# Conasauga River | Cohutta Wilderness  (Pic Heavy)



## cb3725 (Jul 1, 2014)

After too many plans, interruptions, and reschedules, we finally made it out to Cohutta for some fishing and exploration this past weekend. After pouring over the maps of the area, we found a likely looking section in the Conasauga River valley that looked accessible, had some spots flat enough to make a camp on, and with good fishing possibilities.






Saturday morning, 6am, found us starting the 2 hour drive up I-75 to  Cisco, GA. 
















The plan was to follow an established trail down into the valley and to a specific landmark, then hike point to point on our own off-trail route until we found a likely spot for a camp. Once we left the trail, there was diminishing sign of other visitors for about 50 yards, and then the signs of trash and the absence of down wood, just disappeared. Although it seemed that few hikers came this way, we were still able to find and follow narrow trails along the way that could have been old footpaths or game trails. Mid-morning, we found a likely looking spot to camp, and settled our packs down to take a break, fish for a bit, and do some exploring. As I fished my way down the river, a patch of bright color caught my eye through the trees and up off the water. As I moved downstream, I could see a cleared camp with some gear set up, so I turned away and moved back upstream. Meanwhile, my buddy Michael and his dog had been moving along through the woods looking for other likely spots to set up and had ended up coming out of the brush right at the same camp. Though no one was there, and it seemed no had been in quite some time, whoever had claimed the camp had gone to some work making it nice, setting stone stairsteps up to the raised camp, and stashing gear and wood for return trips. We guessed it could have been the camp of a fisherman, or hunter, or something like that. I don’t know what it is, but stumbling into someone’s camp in the woods always give me a bit of a start. It feels a little bit like walking through a stranger’s house and just opening up doors to peek in.

··········

* _Required actions_
[a] For the Conasauga River trip report, mark each statement yes or no and quote the words of the report that decide it: (i) The drive up I-75 to Cisco took about two hours. (ii) Someone was at the camp they came upon. (iii) They found a spot to camp in the early evening.
[b] Reproduce the part of the Conasauga River trip report that opens with the words containing "## cb3725 (Jul" and closes with "good fishing possibilities.".
[c] Write what comes next in the Conasauga River trip report, picking up after its final sentence.
The records that come next have nothing to do with the Conasauga River trip report.

* _Data entries_
··········

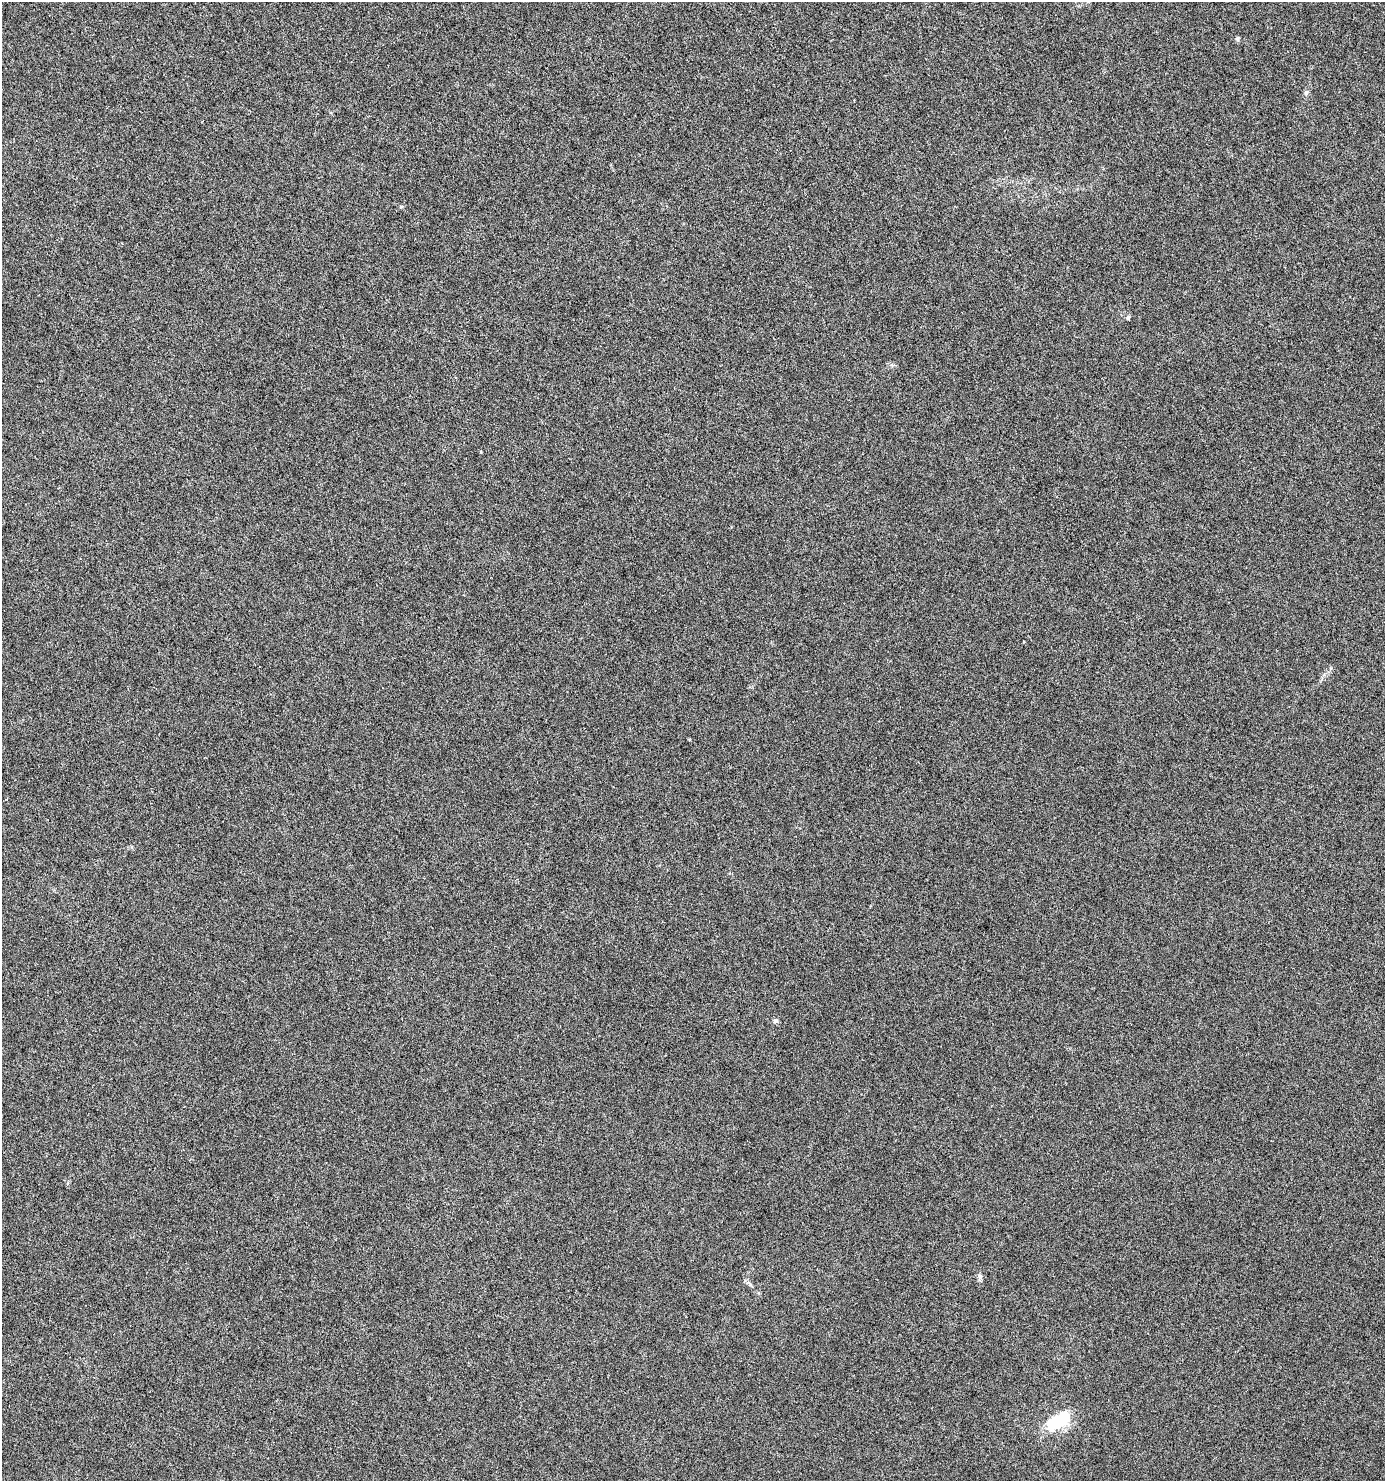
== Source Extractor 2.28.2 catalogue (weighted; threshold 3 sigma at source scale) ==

··········

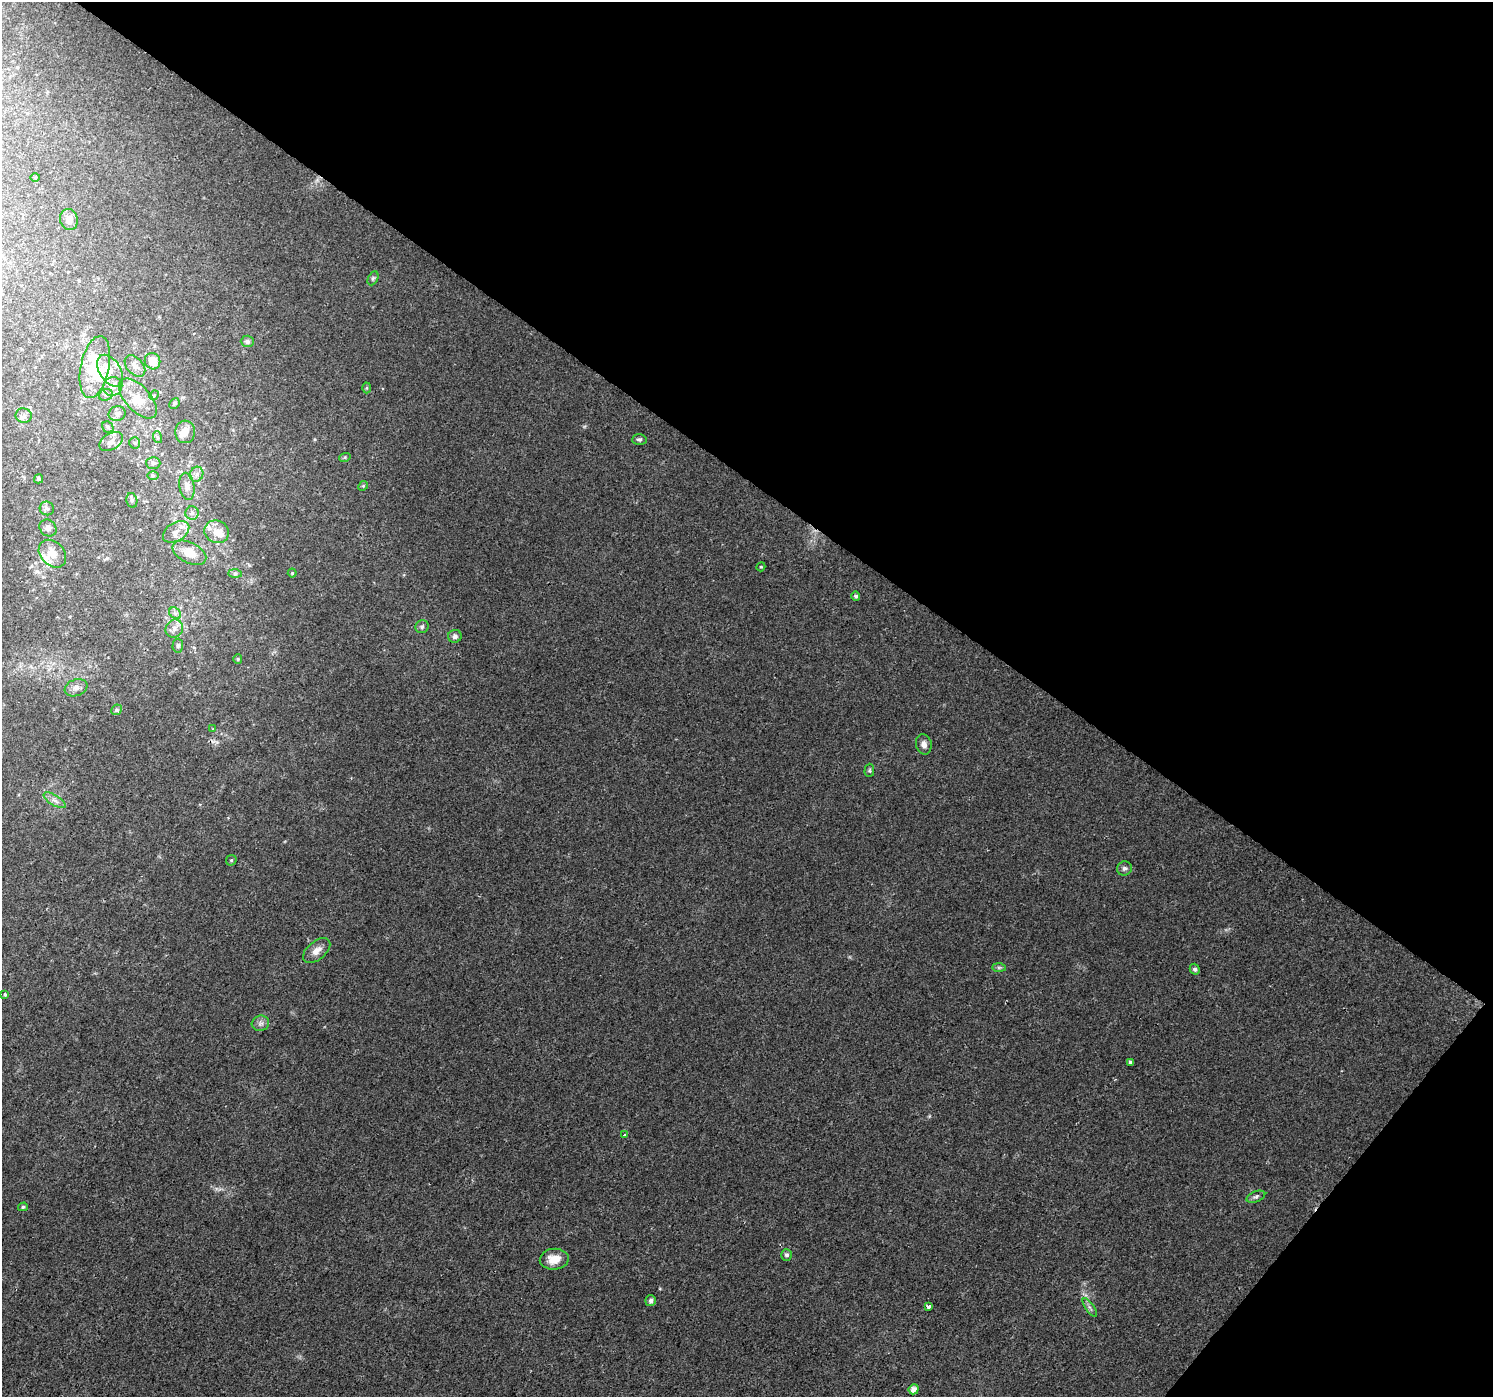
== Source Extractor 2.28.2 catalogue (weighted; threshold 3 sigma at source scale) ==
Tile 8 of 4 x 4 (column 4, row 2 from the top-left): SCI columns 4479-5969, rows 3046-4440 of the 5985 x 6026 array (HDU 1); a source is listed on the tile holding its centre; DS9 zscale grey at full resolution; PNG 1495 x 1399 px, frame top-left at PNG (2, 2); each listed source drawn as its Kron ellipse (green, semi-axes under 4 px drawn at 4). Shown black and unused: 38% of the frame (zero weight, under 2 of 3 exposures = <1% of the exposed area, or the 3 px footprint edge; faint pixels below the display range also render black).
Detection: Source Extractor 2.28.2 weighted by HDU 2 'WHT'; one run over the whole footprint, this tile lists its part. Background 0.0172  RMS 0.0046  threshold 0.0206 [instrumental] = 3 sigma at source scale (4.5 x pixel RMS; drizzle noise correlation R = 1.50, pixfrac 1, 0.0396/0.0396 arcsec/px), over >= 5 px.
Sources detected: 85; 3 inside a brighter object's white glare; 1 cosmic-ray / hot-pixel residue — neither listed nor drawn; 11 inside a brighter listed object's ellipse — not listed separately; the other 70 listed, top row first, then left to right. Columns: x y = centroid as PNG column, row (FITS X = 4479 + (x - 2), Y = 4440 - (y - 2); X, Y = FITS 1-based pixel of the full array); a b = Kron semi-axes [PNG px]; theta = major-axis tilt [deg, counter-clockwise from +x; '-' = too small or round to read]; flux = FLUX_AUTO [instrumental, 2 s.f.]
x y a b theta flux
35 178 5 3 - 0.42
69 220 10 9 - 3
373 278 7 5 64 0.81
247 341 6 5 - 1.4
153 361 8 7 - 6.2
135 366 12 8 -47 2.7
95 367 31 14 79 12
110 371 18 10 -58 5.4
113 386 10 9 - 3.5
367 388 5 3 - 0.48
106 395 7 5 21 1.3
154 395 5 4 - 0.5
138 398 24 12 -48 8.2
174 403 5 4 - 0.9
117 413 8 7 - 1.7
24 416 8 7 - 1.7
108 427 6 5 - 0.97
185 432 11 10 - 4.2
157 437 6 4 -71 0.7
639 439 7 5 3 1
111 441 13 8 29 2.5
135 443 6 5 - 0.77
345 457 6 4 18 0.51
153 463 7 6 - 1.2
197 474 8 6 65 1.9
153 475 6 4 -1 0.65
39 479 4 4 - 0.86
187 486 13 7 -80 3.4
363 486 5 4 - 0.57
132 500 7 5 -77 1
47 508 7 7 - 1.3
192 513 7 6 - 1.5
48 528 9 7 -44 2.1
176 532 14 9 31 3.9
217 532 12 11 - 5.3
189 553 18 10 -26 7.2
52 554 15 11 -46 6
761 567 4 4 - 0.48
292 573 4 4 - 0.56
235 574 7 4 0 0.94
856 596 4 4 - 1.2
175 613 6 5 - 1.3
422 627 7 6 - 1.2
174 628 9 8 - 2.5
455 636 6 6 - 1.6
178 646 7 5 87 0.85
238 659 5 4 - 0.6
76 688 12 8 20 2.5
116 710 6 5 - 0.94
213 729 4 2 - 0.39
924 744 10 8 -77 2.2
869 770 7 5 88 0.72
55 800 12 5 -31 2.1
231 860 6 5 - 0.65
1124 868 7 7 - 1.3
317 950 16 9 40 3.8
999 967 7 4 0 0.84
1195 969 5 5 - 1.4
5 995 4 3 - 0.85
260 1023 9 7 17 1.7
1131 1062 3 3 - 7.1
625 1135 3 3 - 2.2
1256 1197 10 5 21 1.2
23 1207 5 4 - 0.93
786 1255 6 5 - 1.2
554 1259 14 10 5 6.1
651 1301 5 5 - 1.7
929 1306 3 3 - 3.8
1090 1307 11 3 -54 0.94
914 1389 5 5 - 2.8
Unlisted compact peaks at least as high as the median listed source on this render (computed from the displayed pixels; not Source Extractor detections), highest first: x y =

··········

* _Outputs_
[a]
(i) Yes: "the 2 hour drive up I-75"
(ii) No: "Though no one was there"
(iii) No: "Mid-morning, we found a likely looking spot to camp"

[b]
## cb3725 (Jul 1, 2014)

After too many plans, interruptions, and reschedules, we finally made it out to Cohutta for some fishing and exploration this past weekend. After pouring over the maps of the area, we found a likely looking section in the Conasauga River valley that looked accessible, had some spots flat enough to make a camp on, and with good fishing possibilities.

[c]
Because of the hunt camp nearby, we decided to move on, and ultimately it was a good choice. A little bit further on, we found a terrific spot with great water access, nearby cliff views, and plenty of standing deadwood just begging to go into the fire.











Except for Cloudland Canyon, there aren’t many places I know of in the area that compete with the Conasauga valley for beauty and scenic water. Everywhere you looks is covered in bright green, and the water tumbles down small ledges and into clear pools. The water was in the high 60’s, so a bit warm for the trout that live in the higher elevations of the river, but just right for the redeye bass that hit my fly all afternoon long. All of them were in the 7-9” range, but they were hungry for sure. It was the first time I had gone after that species of bass, and they lived up to the fight reputation that I have read about.
















I also can’t ever visit Cohutta without giving thought to the Cherokee that used to live there. It sure isn’t hard to picture still, and Cohutta was the site of the Cherokee “gold fields” where folks even now look for the supposed caches of gold that the Cherokee buried before being forced down the Trail of Tears. I’m not sure how historically accurate those stories really are, but they persist! And fortunately, there was no sign of Ustû'tlï the whole weekend. There’s enough out there to keep you sleeping with one ear listening anyway.


----------



## NCHillbilly (Jul 1, 2014)

Great pics and story, thanks for taking us along with you.


----------



## pnome (Jul 1, 2014)

Yeah.  Sounds like it was an incredible trip!


----------



## Artfuldodger (Jul 1, 2014)

Nice pics, I like the green boot. I've never been to the Cohutta Wilderness. Would you say it's one of the most remote and largest wilderness areas in Georgia? I've read about the Jack's River trail before.


----------



## kayaker (Jul 1, 2014)

I have kayaked the upper Conasauga from chicken coop gap to hwy 2 many times.  Truly some beautiful country.


----------



## cb3725 (Jul 1, 2014)

Artfuldodger said:


> Would you say it's one of the most remote and largest wilderness areas in Georgia? I've read about the Jack's River trail before.



Jack's River Trail is nice, but it gets hammered with hikers. In fact, I read somewhere that it is one of the most often visited trails in the southeast. But Jack's river aside, the rest of the wilderness is and feels very remote.


----------



## Artfuldodger (Jul 1, 2014)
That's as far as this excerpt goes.